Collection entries
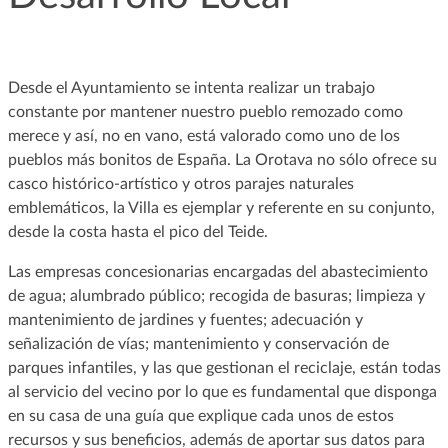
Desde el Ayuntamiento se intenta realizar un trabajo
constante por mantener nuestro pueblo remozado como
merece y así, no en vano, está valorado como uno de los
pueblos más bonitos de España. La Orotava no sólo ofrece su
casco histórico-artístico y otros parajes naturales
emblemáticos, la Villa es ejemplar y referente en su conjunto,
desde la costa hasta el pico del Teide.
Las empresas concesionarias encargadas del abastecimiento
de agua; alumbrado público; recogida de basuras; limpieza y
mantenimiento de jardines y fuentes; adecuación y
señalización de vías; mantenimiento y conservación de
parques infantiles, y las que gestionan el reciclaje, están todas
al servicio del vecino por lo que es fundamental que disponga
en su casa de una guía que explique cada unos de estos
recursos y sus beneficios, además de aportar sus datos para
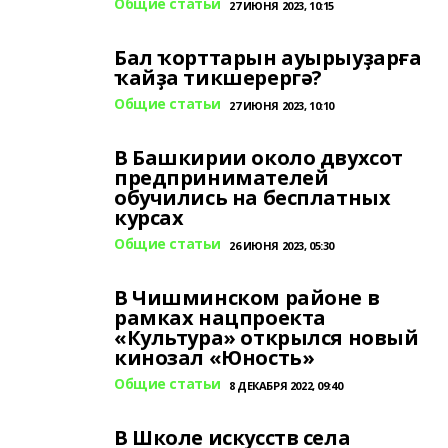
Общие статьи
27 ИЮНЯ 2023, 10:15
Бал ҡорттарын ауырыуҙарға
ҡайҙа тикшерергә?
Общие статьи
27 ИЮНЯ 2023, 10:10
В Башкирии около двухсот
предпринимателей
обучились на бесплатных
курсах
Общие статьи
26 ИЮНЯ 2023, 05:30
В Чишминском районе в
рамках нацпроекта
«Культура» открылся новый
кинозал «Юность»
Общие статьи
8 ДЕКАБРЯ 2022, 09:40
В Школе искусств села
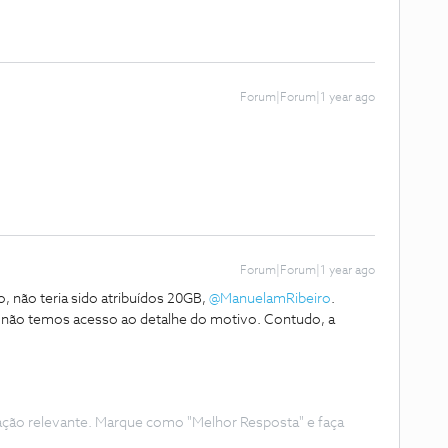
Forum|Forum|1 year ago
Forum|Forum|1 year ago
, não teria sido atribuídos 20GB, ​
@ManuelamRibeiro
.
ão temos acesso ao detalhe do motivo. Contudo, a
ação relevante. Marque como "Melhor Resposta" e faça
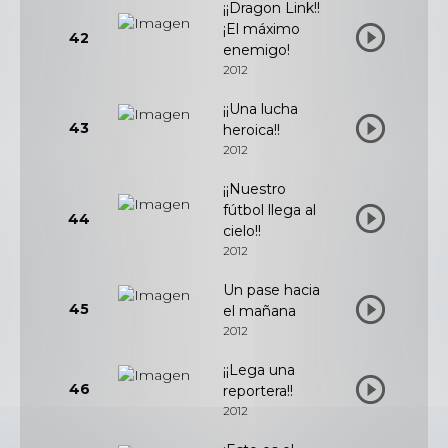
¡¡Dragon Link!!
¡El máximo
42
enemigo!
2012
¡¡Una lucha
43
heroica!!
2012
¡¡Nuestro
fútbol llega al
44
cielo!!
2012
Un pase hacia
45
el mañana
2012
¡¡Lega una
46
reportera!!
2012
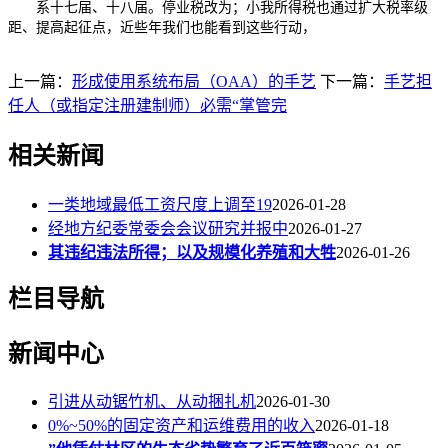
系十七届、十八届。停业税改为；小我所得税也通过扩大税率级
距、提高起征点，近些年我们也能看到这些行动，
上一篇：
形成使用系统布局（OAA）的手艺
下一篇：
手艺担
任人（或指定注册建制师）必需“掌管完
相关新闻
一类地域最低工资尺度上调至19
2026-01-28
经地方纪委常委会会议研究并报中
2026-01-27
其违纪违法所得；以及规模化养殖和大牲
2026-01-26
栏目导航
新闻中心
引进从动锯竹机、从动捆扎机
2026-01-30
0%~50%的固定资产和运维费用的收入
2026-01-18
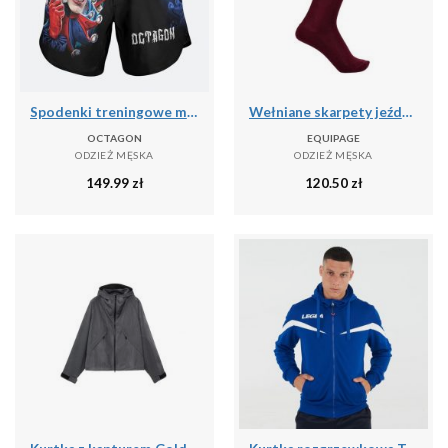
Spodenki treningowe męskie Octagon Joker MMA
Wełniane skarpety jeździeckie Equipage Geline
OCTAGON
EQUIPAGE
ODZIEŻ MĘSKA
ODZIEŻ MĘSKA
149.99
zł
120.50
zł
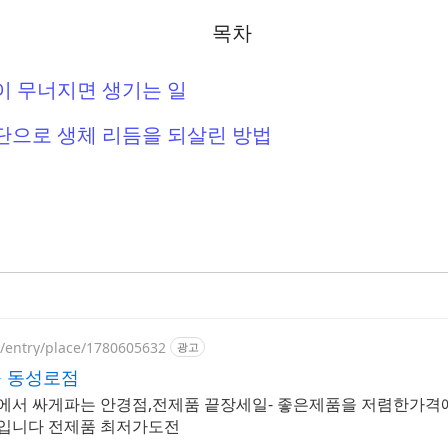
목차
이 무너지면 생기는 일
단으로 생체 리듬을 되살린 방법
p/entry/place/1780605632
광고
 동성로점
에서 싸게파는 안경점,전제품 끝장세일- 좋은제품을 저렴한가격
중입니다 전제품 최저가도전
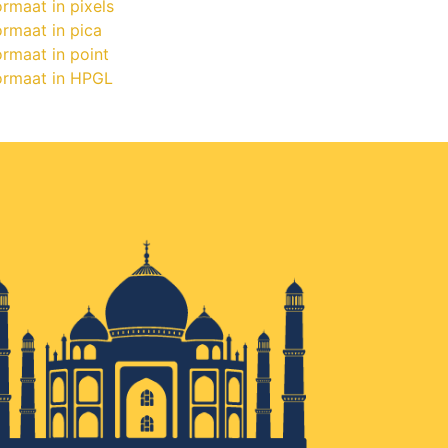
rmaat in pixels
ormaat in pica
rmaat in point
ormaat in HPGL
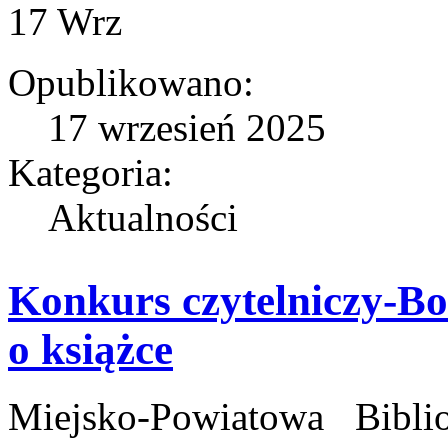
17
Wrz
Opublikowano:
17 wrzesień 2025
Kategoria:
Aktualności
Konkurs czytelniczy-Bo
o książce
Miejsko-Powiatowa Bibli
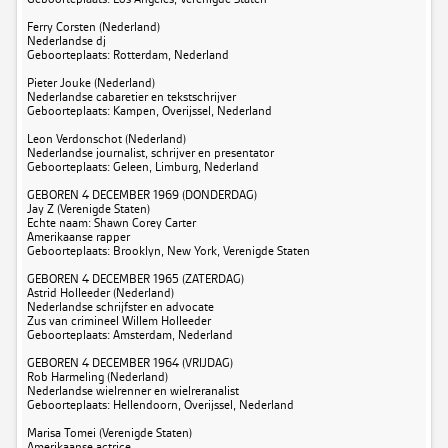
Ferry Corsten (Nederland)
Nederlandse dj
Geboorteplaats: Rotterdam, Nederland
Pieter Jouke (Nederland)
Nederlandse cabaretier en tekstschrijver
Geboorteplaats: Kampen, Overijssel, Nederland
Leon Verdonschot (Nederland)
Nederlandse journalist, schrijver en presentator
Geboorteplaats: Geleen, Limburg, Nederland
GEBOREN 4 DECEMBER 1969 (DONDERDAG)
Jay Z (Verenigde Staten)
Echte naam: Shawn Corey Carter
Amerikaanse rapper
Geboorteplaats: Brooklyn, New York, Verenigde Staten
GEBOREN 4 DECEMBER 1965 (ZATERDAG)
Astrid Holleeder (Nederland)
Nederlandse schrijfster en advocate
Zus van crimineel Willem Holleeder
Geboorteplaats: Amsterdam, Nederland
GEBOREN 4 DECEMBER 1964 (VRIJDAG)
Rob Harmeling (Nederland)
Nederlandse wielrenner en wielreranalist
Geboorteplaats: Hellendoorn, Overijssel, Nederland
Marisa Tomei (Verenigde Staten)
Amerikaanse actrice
* * *
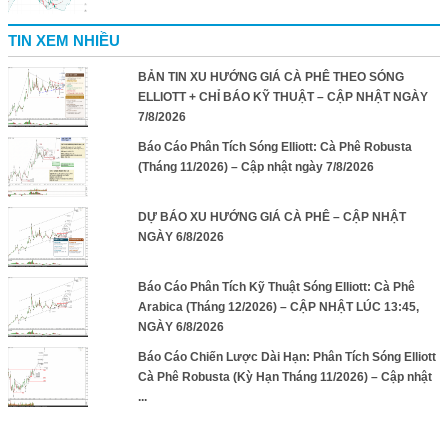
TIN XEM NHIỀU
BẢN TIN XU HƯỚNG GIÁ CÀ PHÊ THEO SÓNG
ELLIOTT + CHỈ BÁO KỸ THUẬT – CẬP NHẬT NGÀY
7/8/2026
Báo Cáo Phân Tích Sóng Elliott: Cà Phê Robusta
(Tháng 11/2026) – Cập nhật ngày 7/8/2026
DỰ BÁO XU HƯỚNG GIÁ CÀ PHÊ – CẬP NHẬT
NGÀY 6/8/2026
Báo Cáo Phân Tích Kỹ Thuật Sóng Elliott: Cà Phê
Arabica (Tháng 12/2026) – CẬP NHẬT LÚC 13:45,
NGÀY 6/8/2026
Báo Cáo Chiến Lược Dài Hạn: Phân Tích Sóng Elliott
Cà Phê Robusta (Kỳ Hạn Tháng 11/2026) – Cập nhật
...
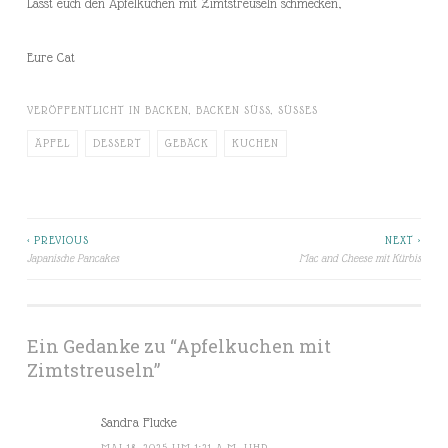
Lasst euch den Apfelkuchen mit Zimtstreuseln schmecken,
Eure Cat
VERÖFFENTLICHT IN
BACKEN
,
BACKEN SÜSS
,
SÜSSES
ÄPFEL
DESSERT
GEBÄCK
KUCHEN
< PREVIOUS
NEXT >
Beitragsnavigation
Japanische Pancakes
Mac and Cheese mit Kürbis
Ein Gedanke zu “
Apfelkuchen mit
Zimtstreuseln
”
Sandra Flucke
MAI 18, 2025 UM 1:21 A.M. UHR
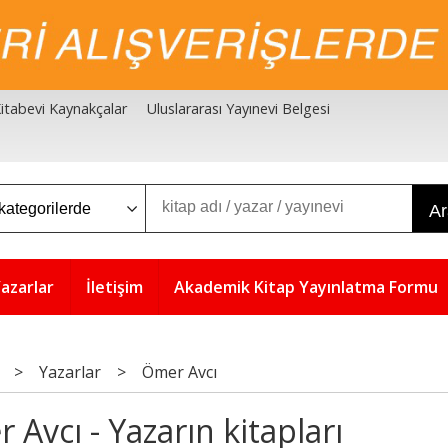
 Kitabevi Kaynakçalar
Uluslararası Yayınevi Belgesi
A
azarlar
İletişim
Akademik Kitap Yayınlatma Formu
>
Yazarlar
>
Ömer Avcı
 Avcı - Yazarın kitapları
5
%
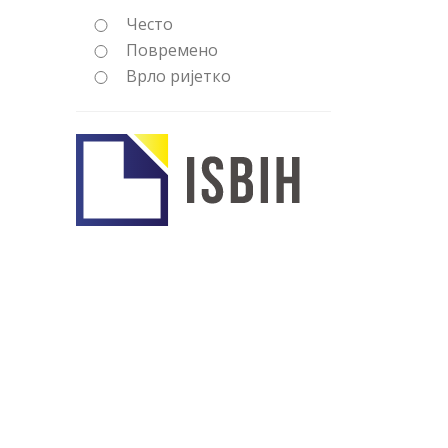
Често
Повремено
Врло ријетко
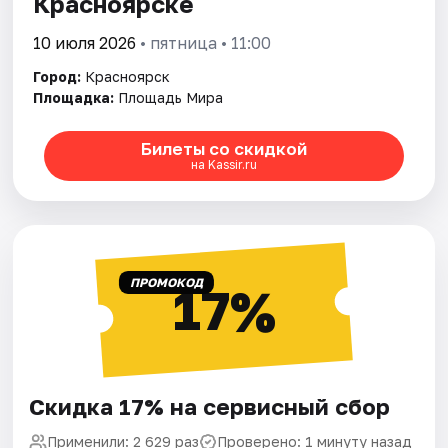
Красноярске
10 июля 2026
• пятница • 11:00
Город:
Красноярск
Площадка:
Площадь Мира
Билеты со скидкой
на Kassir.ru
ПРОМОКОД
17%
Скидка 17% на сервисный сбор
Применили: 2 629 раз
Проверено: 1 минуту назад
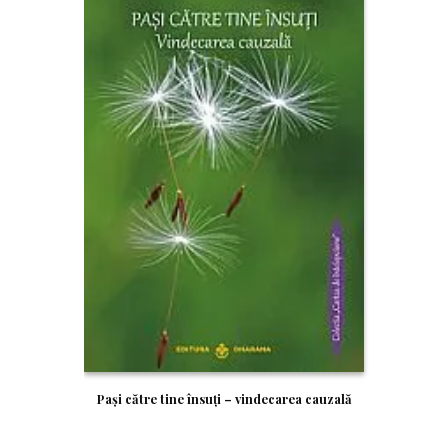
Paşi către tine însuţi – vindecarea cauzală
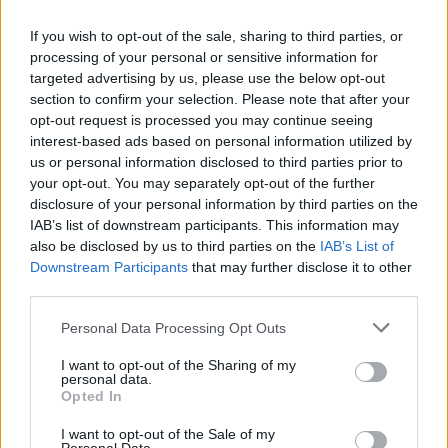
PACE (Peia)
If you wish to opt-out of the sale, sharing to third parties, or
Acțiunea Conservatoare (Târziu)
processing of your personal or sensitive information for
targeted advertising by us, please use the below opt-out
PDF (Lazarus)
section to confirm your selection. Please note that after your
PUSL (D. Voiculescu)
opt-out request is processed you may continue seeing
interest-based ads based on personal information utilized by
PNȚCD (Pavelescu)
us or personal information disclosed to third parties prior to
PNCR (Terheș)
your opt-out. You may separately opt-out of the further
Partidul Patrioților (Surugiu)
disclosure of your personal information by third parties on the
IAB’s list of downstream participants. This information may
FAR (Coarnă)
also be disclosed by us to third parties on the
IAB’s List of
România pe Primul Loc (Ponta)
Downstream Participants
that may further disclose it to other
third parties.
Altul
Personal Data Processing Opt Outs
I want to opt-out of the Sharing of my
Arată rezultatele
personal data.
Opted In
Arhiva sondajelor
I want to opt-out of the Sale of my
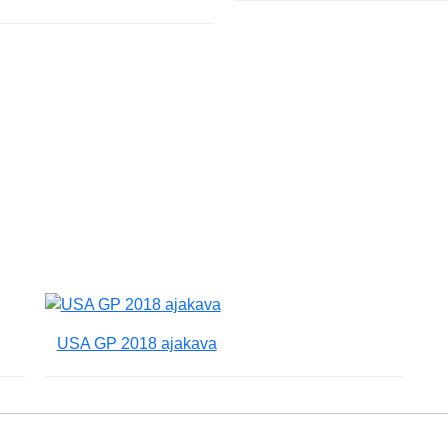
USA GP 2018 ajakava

- [TRY IT]: Using the records above, return verbatim only the part that opens with the line containing "Akademik Kitap Yayınlatma Formu" and closes with the line containing "targeted advertising by"; pictures stay out.

- [REPLY TO THE EXERCISE]:
Akademik Kitap Yayınlatma Formu
>
Yazarlar
>
Ömer Avcı
 Avcı - Yazarın kitapları
5
%
Често
Повремено
Врло ријетко
Красноярске
10 июля 2026
• пятница • 11:00
Город:
Красноярск
Площадка:
Площадь Мира
Билеты со скидкой
на Kassir.ru
ПРОМОКОД
17%
Скидка 17% на сервисный сбор
Применили: 2 629 раз
Проверено: 1 минуту назад
Paşi către tine însuţi – vindecarea cauzală
PACE (Peia)
If you wish to opt-out of the sale, sharing to third parties, or
Acțiunea Conservatoare (Târziu)
processing of your personal or sensitive information for
targeted advertising by us, please use the below opt-out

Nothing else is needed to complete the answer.